Texte fourni:
■ ■ ■
Le troisième sujet d’appartenance de politique qui doit rassembler : le développement durable. C’est d’abord le transport : il n’y a pas de métropole réussie sans une ambition de transport de qualité écologique et agréable à fréquenter. De ce point de vue là, je pense à Rabat et à Casablanca évidemment, puisque nous avons beaucoup partagé sur ce plan. Mais je pense aussi que dans les urbanismes du 20e siècle, il y a eu quelques erreurs, car souvent on a créé des pôles d’emploi dans des endroits extrêmement éloignés des pôles d’habitat. Dans toutes les zones que nous avions mises en en chantier, 10% du territoire parisien, nous avons voulu que l’habitat soit diversifié et adapté à toutes les générations, nous avons voulu des pôles économiques, un espace vert. Il faut essayer de rapprocher les fonctions urbaines et d’essayer de faire en sorte que le déplacement ne soit pas une punition, mais il faut aussi développer un maximum de modes de déplacement, parce que les urbains aujourd’hui ont besoin de mobilité et ils ont besoin d’une offre très diversifiée (tram, velib, auto’lib). On a cru que c’était un caprice de maire, mais j’étais persuadé que si on donnait aux Parisiens un mode de déplacement adapté à plusieurs moments de leur vie, de leur temps, cela les l’inciterait à utiliser beaucoup moins la voiture individuelle polluante, car il y a des moments ou vous êtes très à l’aise dans le métro ou dans le bus. Quand auto’lib a été conçu, j’ai voulu le concevoir avec les villes voisines et nous l’avons entamé avec 50 collectivités locales, car il faut déjà anticiper sur les mouvements de la métropole.

• Le partenariat
Un partenariat doit être pragmatique, mais doit toujours connaître sa destinée. À Paris, nous avons créé beaucoup de pépinières d’entreprise, pour permettre aux jeunes entreprises d’être incubées, mais aussi nous avons favorisé le partenariat entre le public et le privé pour la recherche et l’innovation. Il y a eu de ce point vue là, des domaines dans lesquels on a connu des réussites prometteuses pour l’avenir. Je pense à l’Institut de la vision. Car le meilleur de la recherche publique et privée, c’est l’hôpital, c’est l’université, ce sont les entreprises privées, tous au même endroit pour favoriser d’abord les progrès de la médecine pour les non-voyants, mais aussi le développement des entreprises qui sont concernées par ce secteur. Nous avons commencé petit et cela a coûté de l’argent à la ville de Paris, mais croyez-moi, c’est rentable parce que c’est une centaine d’emplois qui ont été créés, ce sont des progrès médicaux considérables et ce sont aujourd’hui des entreprises florissantes qui contribuent à la richesse de Paris. Je peux en dire autant de l’Institut du cerveau et de la moelle qui est à la Pitié-Salpêtrière.
■ ■ ■
Consigne A: Quels modes de déplacement le texte cite-t-il entre parenthèses pour illustrer une offre très diversifiée ?
Consigne B:
D'après le texte :
(i) Quelle part du territoire parisien représentaient les zones mises en chantier ?
(ii) Avec combien de collectivités locales auto'lib a-t-il été entamé ?
(iii) Où se trouve l'Institut du cerveau et de la moelle ?

Enregistrements issus d'un jeu de données
■ ■ ■
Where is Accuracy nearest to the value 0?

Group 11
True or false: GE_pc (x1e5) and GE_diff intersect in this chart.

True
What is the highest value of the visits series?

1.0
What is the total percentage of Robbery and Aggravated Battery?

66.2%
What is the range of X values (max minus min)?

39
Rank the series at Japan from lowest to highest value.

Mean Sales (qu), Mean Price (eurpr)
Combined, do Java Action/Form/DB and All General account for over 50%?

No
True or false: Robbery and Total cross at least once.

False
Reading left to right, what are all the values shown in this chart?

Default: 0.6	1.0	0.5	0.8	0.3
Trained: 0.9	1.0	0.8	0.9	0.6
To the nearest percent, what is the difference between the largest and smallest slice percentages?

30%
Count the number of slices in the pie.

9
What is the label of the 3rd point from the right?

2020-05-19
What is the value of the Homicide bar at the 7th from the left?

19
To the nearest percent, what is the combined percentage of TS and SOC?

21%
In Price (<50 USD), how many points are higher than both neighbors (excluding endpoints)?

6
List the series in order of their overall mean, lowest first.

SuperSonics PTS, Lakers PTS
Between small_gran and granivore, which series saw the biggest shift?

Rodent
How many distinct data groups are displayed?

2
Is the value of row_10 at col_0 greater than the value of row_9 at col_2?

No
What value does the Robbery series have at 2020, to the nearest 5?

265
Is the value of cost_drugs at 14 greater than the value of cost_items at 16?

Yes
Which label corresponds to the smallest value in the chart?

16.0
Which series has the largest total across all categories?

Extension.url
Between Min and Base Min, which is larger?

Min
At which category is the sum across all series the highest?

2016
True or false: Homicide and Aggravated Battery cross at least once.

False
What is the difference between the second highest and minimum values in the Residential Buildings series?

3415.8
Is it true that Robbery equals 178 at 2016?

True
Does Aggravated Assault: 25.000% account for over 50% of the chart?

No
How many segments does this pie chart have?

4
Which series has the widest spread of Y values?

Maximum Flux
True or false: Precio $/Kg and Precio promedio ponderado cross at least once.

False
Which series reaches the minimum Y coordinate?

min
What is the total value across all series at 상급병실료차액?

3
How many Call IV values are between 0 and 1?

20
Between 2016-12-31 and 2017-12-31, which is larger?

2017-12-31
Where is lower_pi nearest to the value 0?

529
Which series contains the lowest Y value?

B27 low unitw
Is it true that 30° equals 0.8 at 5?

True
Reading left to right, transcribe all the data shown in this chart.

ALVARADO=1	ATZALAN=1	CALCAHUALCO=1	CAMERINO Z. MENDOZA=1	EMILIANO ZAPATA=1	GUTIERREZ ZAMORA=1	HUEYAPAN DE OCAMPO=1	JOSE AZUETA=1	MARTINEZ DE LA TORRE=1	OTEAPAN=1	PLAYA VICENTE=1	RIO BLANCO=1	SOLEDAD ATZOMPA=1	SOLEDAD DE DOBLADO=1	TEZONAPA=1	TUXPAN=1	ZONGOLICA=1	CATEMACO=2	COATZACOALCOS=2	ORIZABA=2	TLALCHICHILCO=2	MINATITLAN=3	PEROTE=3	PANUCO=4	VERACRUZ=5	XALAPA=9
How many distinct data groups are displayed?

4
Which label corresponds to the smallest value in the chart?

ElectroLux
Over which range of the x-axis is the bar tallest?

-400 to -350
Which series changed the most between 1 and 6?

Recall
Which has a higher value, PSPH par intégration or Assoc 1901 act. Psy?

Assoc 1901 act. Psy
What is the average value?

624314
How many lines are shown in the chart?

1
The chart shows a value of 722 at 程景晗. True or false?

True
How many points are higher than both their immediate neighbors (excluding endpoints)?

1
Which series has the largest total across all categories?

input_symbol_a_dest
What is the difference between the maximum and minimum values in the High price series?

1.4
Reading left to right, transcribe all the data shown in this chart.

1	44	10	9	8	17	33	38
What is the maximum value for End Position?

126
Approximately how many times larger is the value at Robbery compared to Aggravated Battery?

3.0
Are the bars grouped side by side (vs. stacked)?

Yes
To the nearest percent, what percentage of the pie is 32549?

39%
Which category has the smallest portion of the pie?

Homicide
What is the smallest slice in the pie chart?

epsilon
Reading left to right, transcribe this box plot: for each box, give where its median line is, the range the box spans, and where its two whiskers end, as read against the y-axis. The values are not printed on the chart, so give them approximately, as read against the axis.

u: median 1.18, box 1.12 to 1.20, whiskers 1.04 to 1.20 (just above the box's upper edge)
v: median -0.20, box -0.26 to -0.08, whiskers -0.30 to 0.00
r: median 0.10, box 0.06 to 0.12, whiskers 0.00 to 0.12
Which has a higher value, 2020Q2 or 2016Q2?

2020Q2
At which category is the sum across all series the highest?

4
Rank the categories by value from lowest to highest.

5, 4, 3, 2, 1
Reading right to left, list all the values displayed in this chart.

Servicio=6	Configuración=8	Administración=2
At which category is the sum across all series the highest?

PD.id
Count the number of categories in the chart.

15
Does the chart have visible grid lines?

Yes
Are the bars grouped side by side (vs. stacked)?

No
■ ■ ■
Réponse rédigée A: tram, velib, auto'lib

Réponse rédigée B:
(i) 10 % du territoire parisien.
(ii) Avec 50 collectivités locales.
(iii) À la Pitié-Salpêtrière.